Verder blijft het verhaal, zoals ik vorige week al vermeld heb, voornamelijk in de herinnering als een vuurwerk van sterke verhalen en dolle woorden. Het zou mooi geweest zijn als Grossman zijn conclusie een beetje voorbereid had; het lijkt er nu sterk op dat hij er pas aan dacht toen hij er aan toe was. Niettemin, de verhalen en de rollende formules waarmee de hoofdpersoon onder verschillende indentiteiten zijn twee liefdes begeleidt, zijn het lezen waard: een beetje te machtig bij dozijnen pagina's achter elkaar, maar iedere keer weer animerend als het boek opnieuw opgenomen wordt. Het is het tegendeel van rijp, dat is zeker, maar er zijn talloze manieren van onrijp zijn, en die van Grossman, agressief tegen de wereld en zichzelf en vol met grappen, is een van de beste. Het is een bijzondere verdienste van hem dat hij zijn uitval weet door te zetten zonder zich te verliezen in de hoogte of de diepte. Hij houdt zich aan variaties op de maatschappelijke mogelijkheden. In het voorbijgaan schrijft hij heel wat onzin en toont zich niet schuw voor publiekspelen, maar ik heb er veel plezier bij gehad.

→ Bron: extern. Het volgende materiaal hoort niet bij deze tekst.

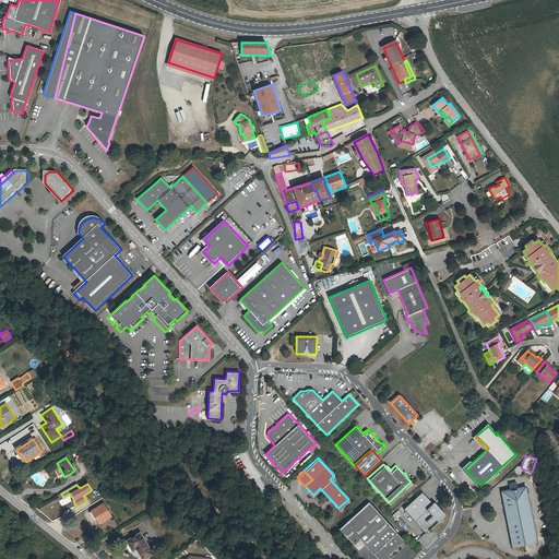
[(526,487),(500,491),(512,549),(537,544),(526,487)]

Het blijft overigens waar dat romanciers meer kunnen doen als zij rijper zijn, en het wordt geillustreerd door Blow up a Storm, de eerste roman van Garson Kanin, die al tegen de vijftig is (hij heeft zijn naam gemaakt als toneelregisseur, en ook wel verhalen geschreven). Ik was niet helemaal ingenomen met het voornaamste gegeven waarop zijn tweede ik het verhaal baseert, de zelfmoord van de jazztrompettist Woody Woodruff na een strijd met een oude schuld; niet dat dat onwaarschijnlijk klinkt, integendeel, maar het blijft een beetje formeel. Ook was ik niet overtuigd door de manier waarop alles als herinnering gepresenteerd wordt, in fragmenten afgewisseld met passages over wat de hoofdpersoon hier en nu doet in Chicago. Desnoods weet ik nog wel meer aan te merken; maar de roman lijkt mij toch een meesterstuk, waar de gangbare woorden van afgemeten waardering geen vat op hebben. Wanneer een romancier ons de substantie en de duur van een heel bestaan weet te suggereren door alleen wat saamhorige herinneringen uit dertig jaar van het leven van een verteller op te halen, is het moment slecht gekozen voor het indienen van voorstellen tot verbetering. Er is bovendien een heel aantal scènes in dat opnieuw mijn verbazing en bewondering gaande maakt telkens als ik er aan terugdenk. Om er twee te noemen: de beschrijving van Edmonde's terugkeer aan het Gare de l'Est in groep vrouwen uit Ravensbrück (de wachtende menigte op het perron, de vervallen gezichten uit de ramen van de trein, de Amerikaanse soldaat die buiten het station in zijn jeep zit en intussen wat champagne organiseert); en die van de wandeling van de verteller met zijn negervriendinnetje Clara in donker New York, waar hij bijna doodgeslagen wordt door de nozems.
De omstandigheden in het verhaal worden bepaald door Woody, in wiens groep de verteller saxofoon speelde, vóór de laatste oorlog. Hij vertelt dan zijn herinneringen aan de band, aan de partijen en de verdovende middelen, aan de vriendschappen met de andere spelers, aan de tedere vriendschap met Edmonde, de mooie en rijke Française die op jazz belust was. Behalve door Woody's zelfmoord, wordt er weinig in opgelost, en er is niets te concluderen. De relaties begonnen en verliepen, de ervaringen waren wanhopig of zij waren grappig, intens of alleen maar vermoeiend. Al deze dingen zijn gebeurd, en kunnen niet anders dan in verschillende tonen verteld worden; zij wijzen dan verschillende richtingen uit, en kunnen alleen bijeenhoren in de geschiedenis van een persoonlijke ervaring. Wat Blow up a Storm onderscheidt is niet in de eerste plaats het verhaal, of de verhalen, maar de relatie tussen de verteller en dat wat hij vertelt. Het zou verkeerd zijn om ervan te zeggen dat het allemaal waar lijkt, wat het allicht niet is, en zo gauw zijn wij niet in de war gebracht; maar na het lezen van dit boek menen wij te weten hoe wij deze ervaringen ondervonden zouden hebben als wij ze inderdaad beleefd hadden.